A comparação do AASC versus o controle mostrou redução na taxa de infecção da ferida operatória (taxa de risco (TR) 0,36, 95% intervalo de confiança (IC) 0,20 a 0,66; 3 RCTs, 589 participantes, baixa qualidade de evidência). Apenas um estudo com baixo risco de viés observou um efeito benéfico com aquecimento com ar forçado nas principais complicações cardiovasculares (TR 0,22, 95% IC 0,05 a 1,00; 1 RCT com 12 eventos, 300 participantes, baixa qualidade de evidência) em pacientes com risco cardiovascular elevado. Não encontramos efeitos benéficos na mortalidade. AASC também diminuiu o sangramento durante a cirurgia, mas a magnitude desse efeito parece ser irrelevante (MD -46,17Ml, 95% IC -82,74 a -9,59; I2 = 78%; 20 estudos, 1372 participantes). A mesma conclusão se aplica ao total de líquidos infundidos durante a cirurgia (MD - 144.49 Ml, 95% IC -221.57 a -67.40; I2 = 73%; 24 estudos, 1491 participantes). Esses efeitos não se traduziram em uma diminuição significativa do número de participantes sendo transfundidos ou na quantidade média de hemotransfusões. AASC foi associado com uma redução no tremor (TR 0,39, 95% IC 0,28 a 0,54; 29 estudos, 1922 participantes) e em conforto térmico (média de diferenças padronizadas (MDP) 0,76, 95% IC 0,29 a 1,24; I2 = 77%, 4 estudos, 364 participantes).
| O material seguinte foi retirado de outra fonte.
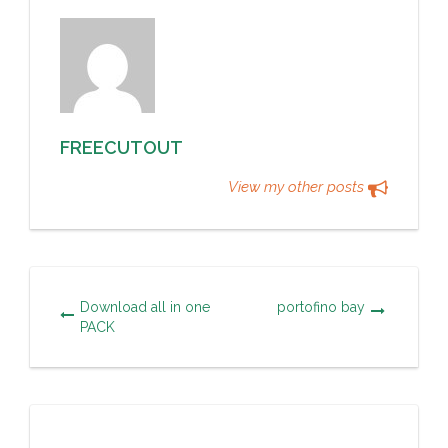
FREECUTOUT
View my other posts
Download all in one
portofino bay
PACK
Para a comparação entre diferentes tipos de sistema de AASC e de modos diferentes de administração de um tipo particular de AASC, não encontramos evidência de superioridade para nenhum dos sistemas em termos de desfechos clínicos, exceto na extensão do período de aquecimento com início no pré-operatório, em pacientes submetidos a cirurgias abdominais de grande porte (um estudo com baixo risco de viés).

Os dados sobre efeitos adversos são limitados (os mais relevantes estão relacionados a queimaduras). Enquanto alguns estudos incluíram o relato de não terem sido observados efeitos adversos, a maioria deles não faz nenhuma referência a isto. Não há nada no entanto que sugira que o AASC ofereça risco significativo para os pacientes.